Page 24 of Homestead

It takes less than a minute for the interrupted climax to restart, mount quickly, then release in hot shudders of pleasure.

It feels even better this time. So good that I fold one arm over my head so I can hide my face against my inner elbow as I gasp and moan.

I’m fully relaxed again when the spasms work their way through me at last. He gives me a few soothing strokes with his hand before he pulls it away.

“Thank you,” I tell him. “I really liked that.” I blush as I say the words, somehow more embarrassed by the thanks than by the climax.

“You’re welcome. Thankyou.” He rolls over onto his back. “I think we did okay for the first time.”

“Yeah, we did.”

I mean it. If that’s what it takes to keep Jimmy happy, then doing my duty in this relationship shouldn’t be too burdensome.

Maybe I’ll even enjoy it.

5

Five days later,on Friday morning, I wake up earlier than normal.

I’ve been sleeping until Jimmy gets up, which is always right as the sun is rising. But today I wake up before he does. He’s still sleeping in the bed beside me, so I’m trapped between him and the wall.

I don’t mind. I almost never need to get up in the middle of the night, and there’s something safe and secure about being tucked away here. Like this, with Jimmy’s big body blocking the rest of the world from me.

He doesn’t snore, but he does breathe heavily. I hear his slow, steady inhales and exhales. We haven’t had baths since Sunday, so he’s smelling kind of strong. He washes up pretty well every evening before bed, but he also does a lot of very physical work every day. I’m already used to his smell. It’s distinct. Familiar. Not even all that unpleasant.

It smells like Jimmy.

I don’t know why I woke up so early. I still feel tired. Heavy. Hate the idea of having to get up and start working. Every day this week, I’ve worked my butt off, trying to learn basic chores like mending clothes and deboning rabbits. I’ve done pretty well with the cooking and cleaning, but even that takes a lot of energy. And the problem is there’s never an end of work that needs to be done.

The one positive about my work this week is that it’s been more satisfying than working for the Carlsons. At least my tasks here are only for me and Jimmy. They feel more personal and purposeful. And they’re not going to increase exponentially. There’s even the hope that I’ll eventually learn to do them faster so I might get a little downtime.

I’ve been working most of the day on one thing or another, from dawn until after dinner. Then I usually have an hour or so to read or rest before it’s time for sex and bed.

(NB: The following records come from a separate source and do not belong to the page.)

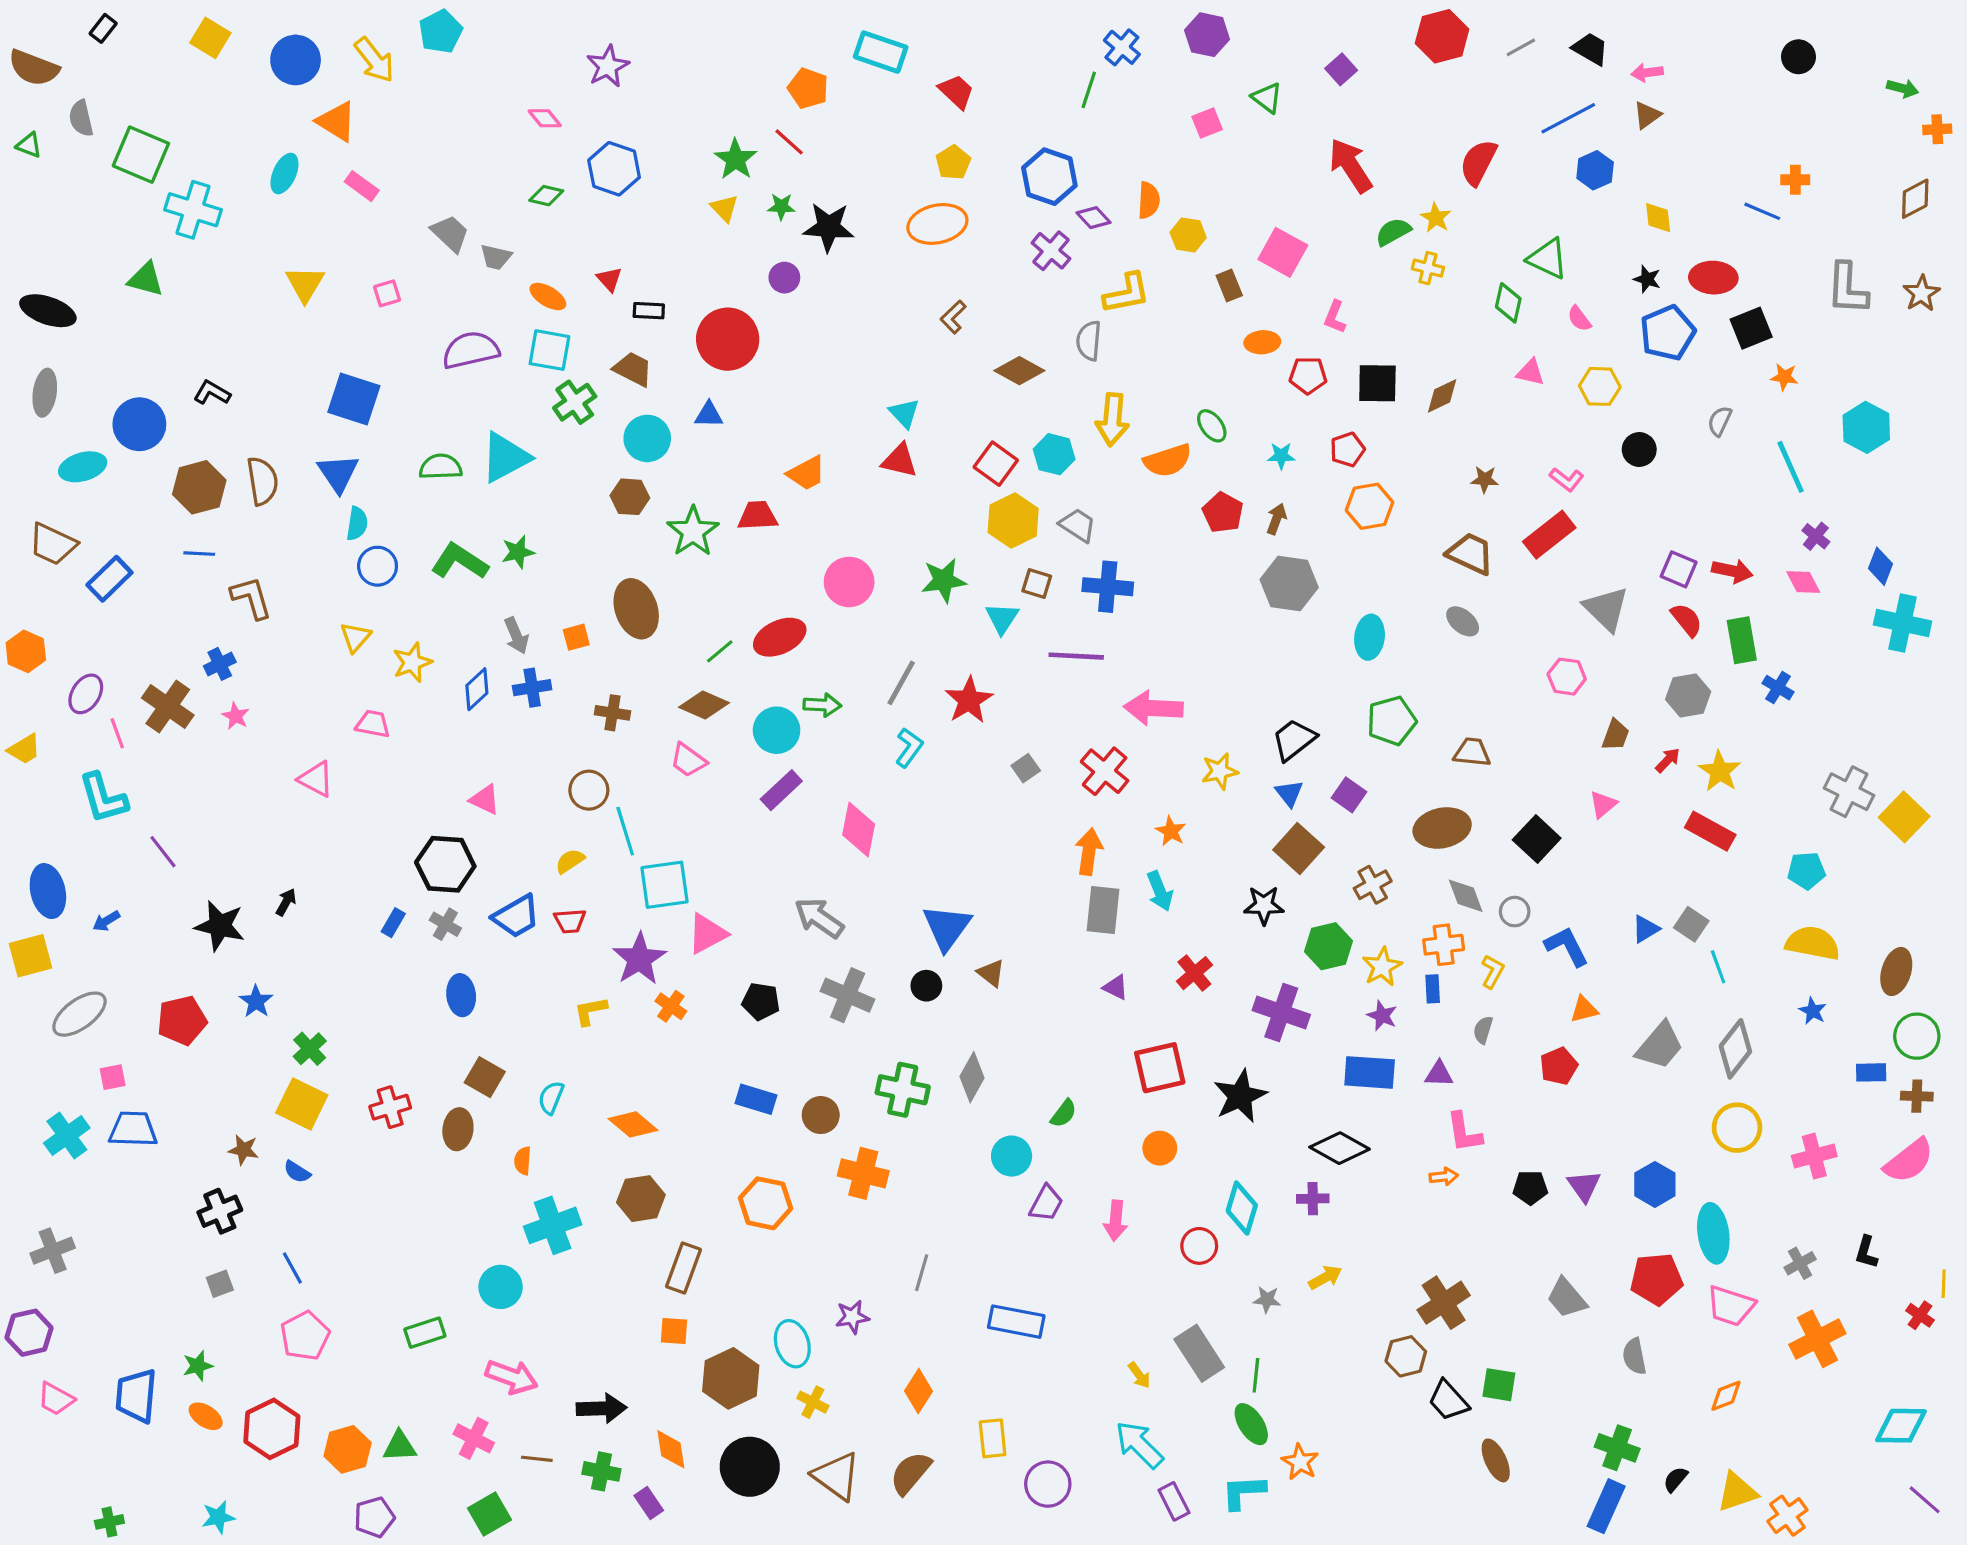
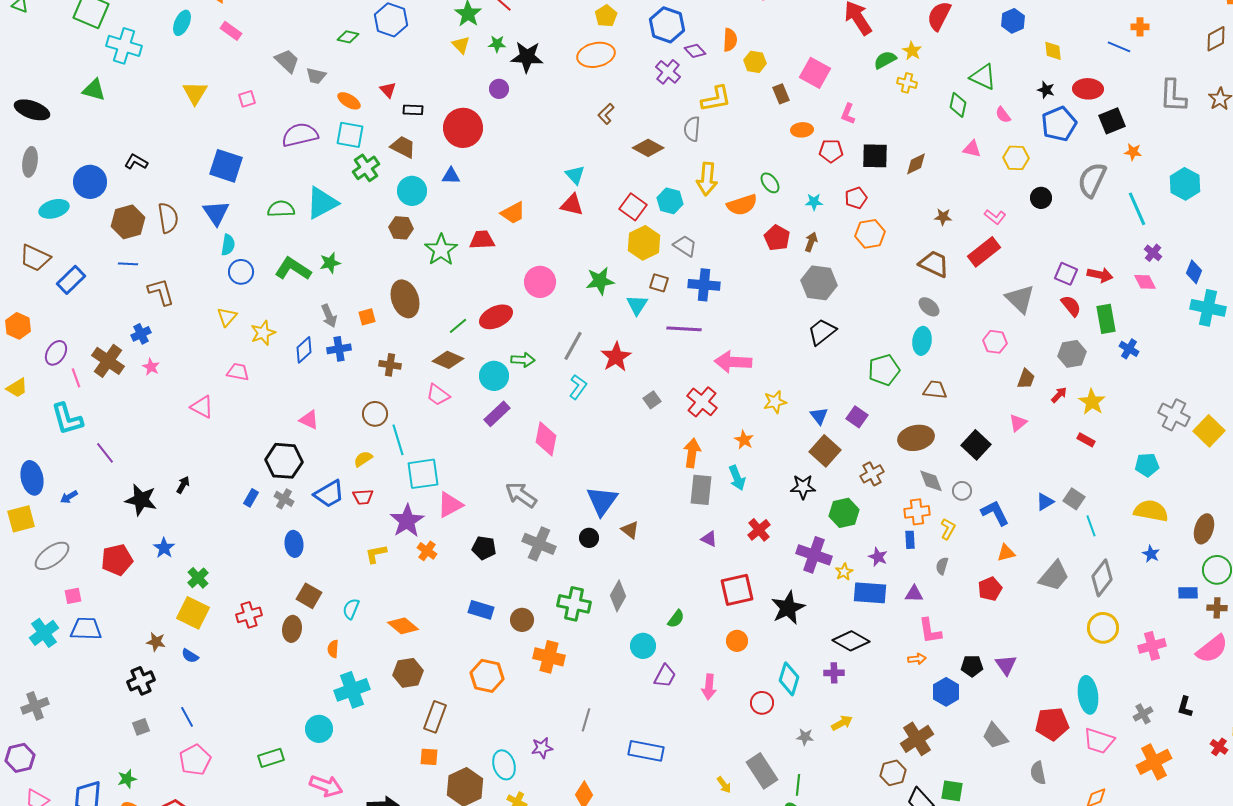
gray semicircle: (1720, 421) -> (1092, 180), size x1.8
cyan ellipse: (1370, 637) -> (922, 341), moved
black trapezoid: (1294, 740) -> (822, 332), moved
red rectangle: (1710, 831) -> (1086, 440), size x0.6
yellow star: (1382, 967) -> (844, 572), moved, size x0.7
blue hexagon: (1655, 1184) -> (946, 692), moved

We’ve had sex every night except last night. That’s the one responsibility that hasn’t felt too onerous. While I’m obviously not even close to an expert yet, I feel like I’m getting better at it. I like making Jimmy feel good. It gives me a possessive thrill of success. I still haven’t been able to come from intercourse, but he always makes sure I have an orgasm from his hand.

The evenings have been undoubtedly the best part of my days this week, and afterward I always sleep like the dead.

The only reason we didn’t have sex last night is that I was so tired I accidentally fell asleep before he got in from using the outhouse.

I really don’t want to move, to get out from under the cozy covers and my safe spot against the wall. But I need to pee, and now that I’m conscious of it, I can’t think of anything else.

With a sigh, I sit up, wondering if I’ll be able to crawl over Jimmy’s big body without waking him up.

I haven’t devised a strategy yet when he makes a huffing sound and blinks up at the ceiling.

It’s still mostly dark, but it must be around dawn because the window is letting in some grayish light.

Jimmy turns his head toward me with a jerk. “Whatcha doin’?”

“I was thinking about getting up to go to the bathroom.”

His eyes move lower than my face, and his face heats up a little.

I usually start the evening naked because Jimmy will always just take my nightgown off. Then after we have sex, I put on my gown and a pair of socks. But because I fell asleep so fast last night, I’m still naked this morning. He’s staring at my bare breasts.

I really do need to pee, but I like that particular look in his eyes. It’s not just admiring. It’s hungry. And also kind of entitled. Like what he’s looking at is his.

Responding to instinct, I adjust my position and crawl toward him. When I push the covers down from his chest, he lowers his eyebrows.